CV makers disposed over half their stock of BS III vehicles before the April 1 deadline set by the Supreme Court. The discounts and incentives on vehicles sold till March 31 are expected to have cost them about ₹ 1,200 crore. Additionally, ₹ 1,300 crore would be incurred to dispose the unsold inventory, it said.

Leading CV makers had continued manufacturing BS III vehicles in anticipation of strong buying in the closing weeks of the fiscal year given price hikes of 8-10 per cent expected on BS IV vehicles.

Indeed, for want of clarity on whether the ban was on production or registration, the industry had expected some BS III trucks to be sold even in April.
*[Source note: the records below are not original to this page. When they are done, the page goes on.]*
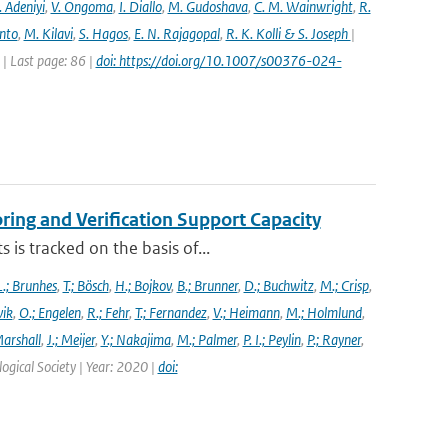
 Adeniyi
,
V. Ongoma
,
I. Diallo
,
M. Gudoshava
,
C. M. Wainwright
,
R.
into
,
M. Kilavi
,
S. Hagos
,
E. N. Rajagopal
,
R. K. Kolli & S. Joseph
|
 Last page: 86 |
doi: https://doi.org/10.1007/s00376-024-
ng and Verification Support Capacity
is tracked on the basis of...
L.; Brunhes
,
T.; Bösch
,
H.; Bojkov
,
B.; Brunner
,
D.; Buchwitz
,
M.; Crisp
,
vik
,
O.; Engelen
,
R.; Fehr
,
T.; Fernandez
,
V.; Heimann
,
M.; Holmlund
,
Marshall
,
J.; Meijer
,
Y.; Nakajima
,
M.; Palmer
,
P. I.; Peylin
,
P.; Rayner
,
ogical Society | Year: 2020 |
doi: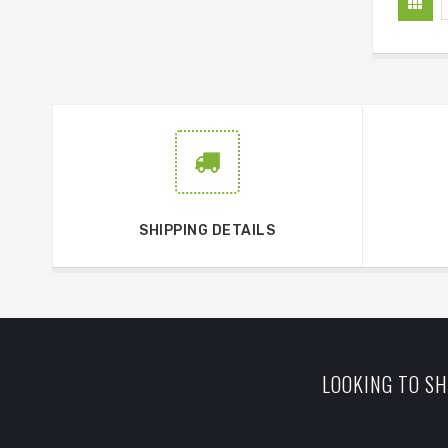
SHIPPING DETAILS
LOOKING TO SH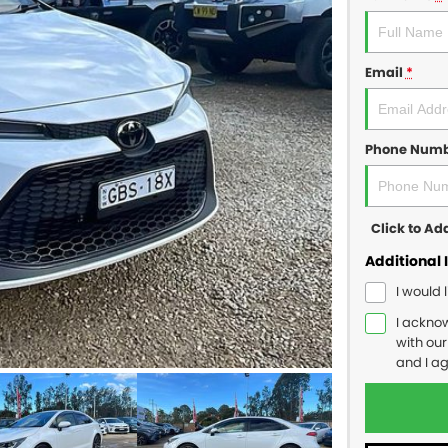
Email
*
Phone Num
Click to A
Additional 
I would 
I ackno
with ou
and I a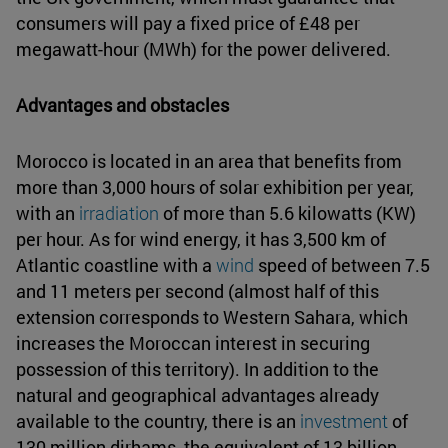
consumers will pay a fixed price of £48 per
megawatt-hour (MWh) for the power delivered.
Advantages and obstacles
Morocco is located in an area that benefits from
more than 3,000 hours of solar exhibition per year,
with an
irradiation
of more than 5.6 kilowatts (KW)
per hour. As for wind energy, it has 3,500 km of
Atlantic coastline with a
wind
speed of between 7.5
and 11 meters per second (almost half of this
extension corresponds to Western Sahara, which
increases the Moroccan interest in securing
possession of this territory). In addition to the
natural and geographical advantages already
available to the country, there is an
investment
of
130 million dirhams, the equivalent of 13 billion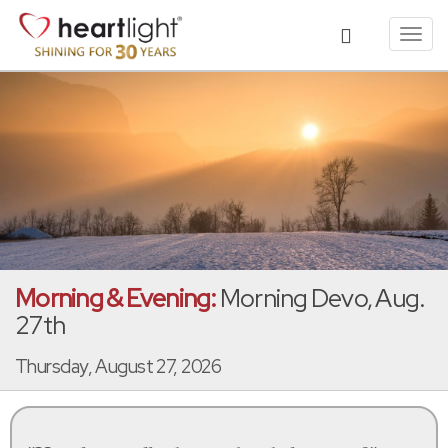
Toggl
navig
Morning & Evening:
Morning Devo, Aug.
27th
Thursday, August 27, 2026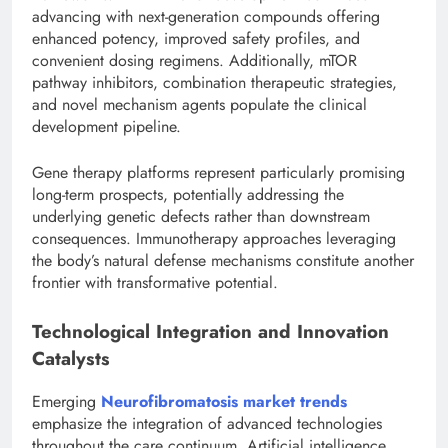
advancing with next-generation compounds offering
enhanced potency, improved safety profiles, and
convenient dosing regimens. Additionally, mTOR
pathway inhibitors, combination therapeutic strategies,
and novel mechanism agents populate the clinical
development pipeline.
Gene therapy platforms represent particularly promising
long-term prospects, potentially addressing the
underlying genetic defects rather than downstream
consequences. Immunotherapy approaches leveraging
the body’s natural defense mechanisms constitute another
frontier with transformative potential.
Technological Integration and Innovation
Catalysts
Emerging
Neurofibromatosis market trends
emphasize the integration of advanced technologies
throughout the care continuum. Artificial intelligence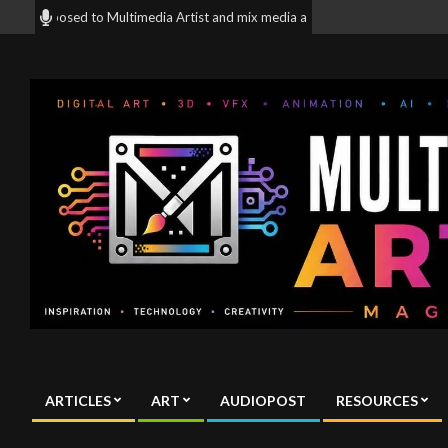
Skip
 exposed to Multimedia Artist and mix media artist all around the World! | 
to
content
Multimedia
Artist
ARTICLES
ART
AUDIOPOST
RESOURCES
Magazine
Primary
Navigation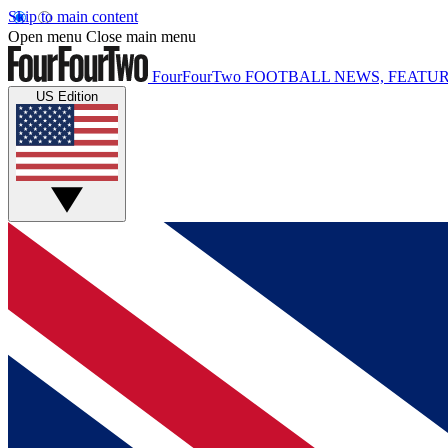
Skip to main content
Open menu
Close main menu
FourFourTwo
FOOTBALL NEWS, FEATUR
US Edition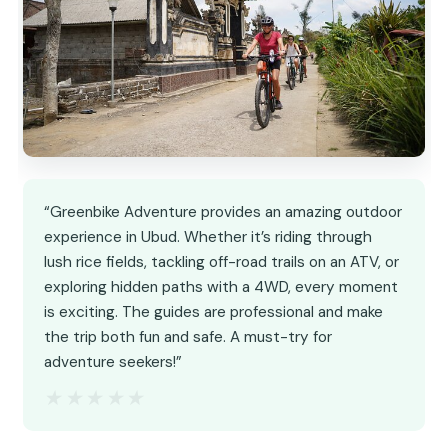
“Greenbike Adventure provides an amazing outdoor
experience in Ubud. Whether it’s riding through
lush rice fields, tackling off-road trails on an ATV, or
exploring hidden paths with a 4WD, every moment
is exciting. The guides are professional and make
the trip both fun and safe. A must-try for
adventure seekers!”
★★★★★
★★★★★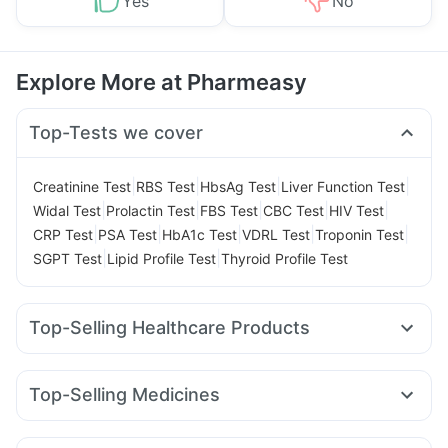
Yes
No
Explore More at Pharmeasy
Top-Tests we cover
|
|
|
|
Creatinine Test
RBS Test
HbsAg Test
Liver Function Test
|
|
|
|
|
Widal Test
Prolactin Test
FBS Test
CBC Test
HIV Test
|
|
|
|
|
CRP Test
PSA Test
HbA1c Test
VDRL Test
Troponin Test
|
|
SGPT Test
Lipid Profile Test
Thyroid Profile Test
Top-Selling Healthcare Products
Zincovit
Prega News Pregnancy Test Kit
Buscogast 10mg
Supradyn Daily Multivitamin
Prohance Nutrition Drink
Top-Selling Medicines
Evion 400 mg
Cremaffin Syrup
Himalaya Himcolin Gel
Megalis 10
Montek LC
Yurpeak 5mg
Pantocid DSR
Himalaya Confido Tablets
Cystone Tablet
Lirafit 6mg
Orofer XT
Nurokind LC
Mounjaro 2.5mg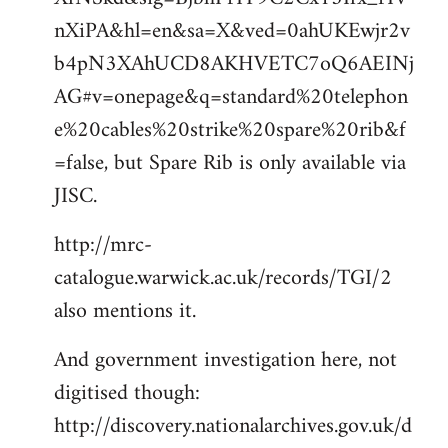
nXiPA&hl=en&sa=X&ved=0ahUKEwjr2v
b4pN3XAhUCD8AKHVETC7oQ6AEINj
AG#v=onepage&q=standard%20telephon
e%20cables%20strike%20spare%20rib&f
=false, but Spare Rib is only available via
JISC.
http://mrc-
catalogue.warwick.ac.uk/records/TGI/2
also mentions it.
And government investigation here, not
digitised though:
http://discovery.nationalarchives.gov.uk/d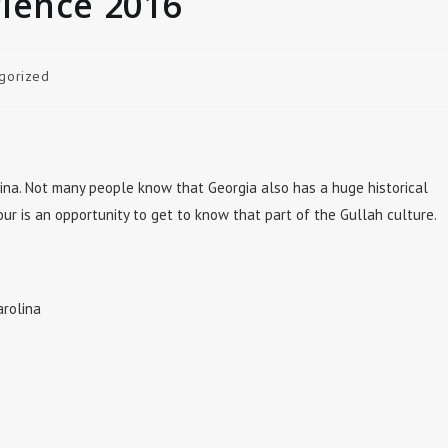
ience 2016
gorized
ina. Not many people know that Georgia also has a huge historical
tour is an opportunity to get to know that part of the Gullah culture.
arolina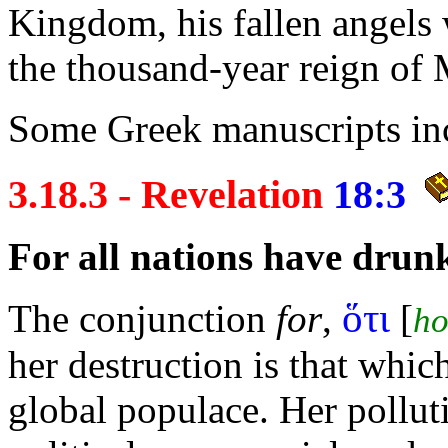
Kingdom, his fallen angels 
the thousand-year
reign of 
Some Greek manuscripts in
3.18.3 - Revelation
18:3
For all
nations have
drun
ὅτι
The conjunction
for
,
[
ho
her destruction is that whi
global populace. Her polluti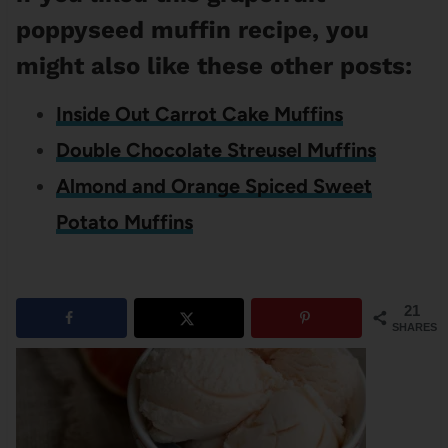
poppyseed muffin recipe, you
might also like these other posts:
Inside Out Carrot Cake Muffins
Double Chocolate Streusel Muffins
Almond and Orange Spiced Sweet
Potato Muffins
21
SHARES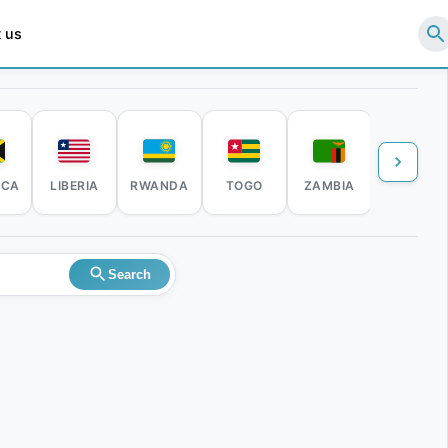
 us
ICA
LIBERIA
RWANDA
TOGO
ZAMBIA
ZIMBABW
Search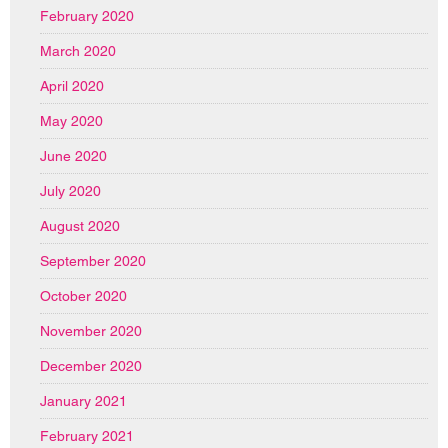
February 2020
March 2020
April 2020
May 2020
June 2020
July 2020
August 2020
September 2020
October 2020
November 2020
December 2020
January 2021
February 2021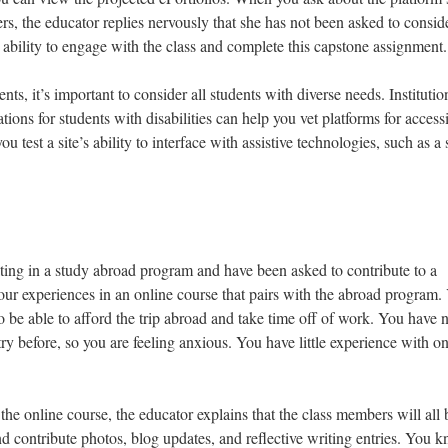
ers, the educator replies nervously that she has not been asked to conside
 ability to engage with the class and complete this capstone assignment.
s, it’s important to consider all students with diverse needs. Institutio
ons for students with disabilities can help you vet platforms for accessib
ou test a site’s ability to interface with assistive technologies, such as a
ating in a study abroad program and have been asked to contribute to a
our experiences in an online course that pairs with the abroad program.
to be able to afford the trip abroad and take time off of work. You have 
y before, so you are feeling anxious. You have little experience with on
 the online course, the educator explains that the class members will all 
 and contribute photos, blog updates, and reflective writing entries. You 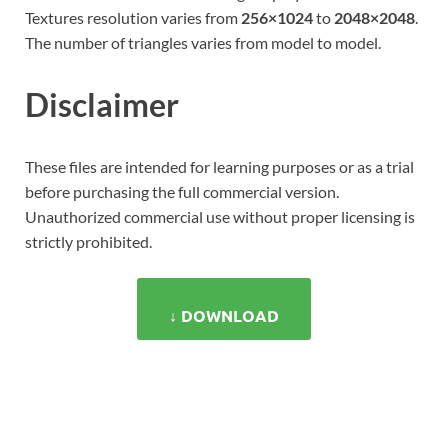
Textures resolution varies from
256×1024
to
2048×2048
.
The number of triangles varies from model to model.
Disclaimer
These files are intended for learning purposes or as a trial
before purchasing the full commercial version.
Unauthorized commercial use without proper licensing is
strictly prohibited.
↓ DOWNLOAD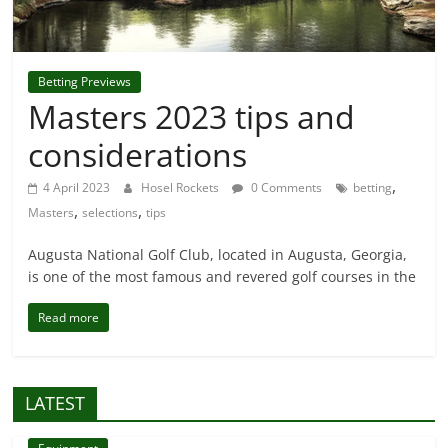
Betting Previews
Masters 2023 tips and
considerations
,
4 April 2023
Hosel Rockets
0 Comments
betting
,
,
Masters
selections
tips
Augusta National Golf Club, located in Augusta, Georgia,
is one of the most famous and revered golf courses in the
Read more
LATEST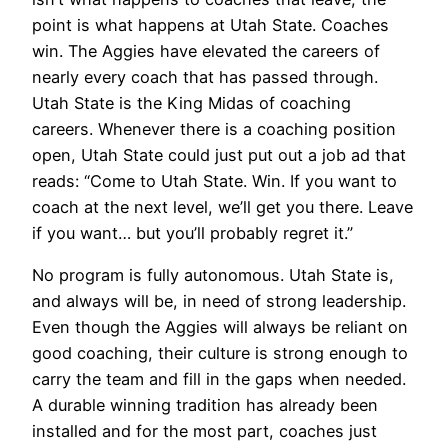
point is what happens at Utah State. Coaches
win. The Aggies have elevated the careers of
nearly every coach that has passed through.
Utah State is the King Midas of coaching
careers. Whenever there is a coaching position
open, Utah State could just put out a job ad that
reads: “Come to Utah State. Win. If you want to
coach at the next level, we’ll get you there. Leave
if you want… but you’ll probably regret it.”
No program is fully autonomous. Utah State is,
and always will be, in need of strong leadership.
Even though the Aggies will always be reliant on
good coaching, their culture is strong enough to
carry the team and fill in the gaps when needed.
A durable winning tradition has already been
installed and for the most part, coaches just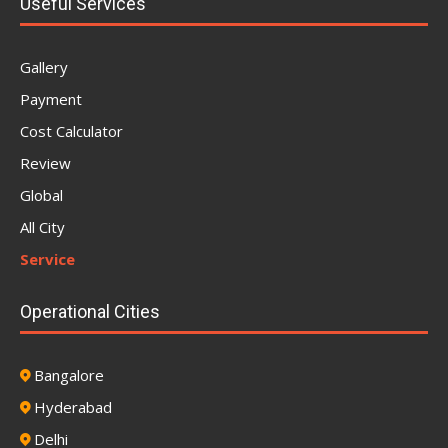
Useful Services
Gallery
Payment
Cost Calculator
Review
Global
All City
Service
Operational Cities
Bangalore
Hyderabad
Delhi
This had bloated inventories.

When the Supreme Court ruling came, the CV dealers’ inventory at risk was around 97,000 units (equivalent to 1.7 months of sales) valued at ₹11,600 crore.

The industry is expected to have sold about 55 per cent of this in the last three days of March by offering discounts of 20-40 per cent on the sticker price compared with about 10 per cent before the ruling.

The additional discounts and incentives are expected to have cost about ₹ 1,200 crore, of which the truck makers are likely to bear about 80 per cent and their dealers the rest.

“We estimate the remaining 40,000-45,000 units of unsold inventory to be returned in the upcoming months, mainly comprising less-popular models since there were instances of supply shortage in some popular BS III models,” the report said.

For unsold BS III inventory, truck makers may upgrade them for resale or dismantle the vehicles for spares or incur higher working capital to hold the inventory until it is exported (which could take 5-6 months).

Assuming that the truck makers have to incur an additional cost of ₹ 3-4 lakh per vehicle on reverse logistics and remodelling to BS IV, it would mean an additional expense of ₹ 1,300 crore, it explained.

Thus, the total impact of the Supreme Court verdict (which includes the loss due to higher discounts and managing unsold inventory) works out to about 2.5 per cent of annual revenues of listed truck makers (Ashok Leyland and Tata Motors’ standalone). The impact for the full fiscal works out to about 100bps, which is significant considering EBITDA margins have not reached the pre-slowdown levels of 8-10 per cent.

In April, shipments are expected to drop as dealers return their BS III inventory and exchange them for BS-IV vehicles, netting off the sale.

With the pre-buying momentum gone and BS IV vehicles priced higher, sales would be subdued despite dealers looking to stock up to normal levels.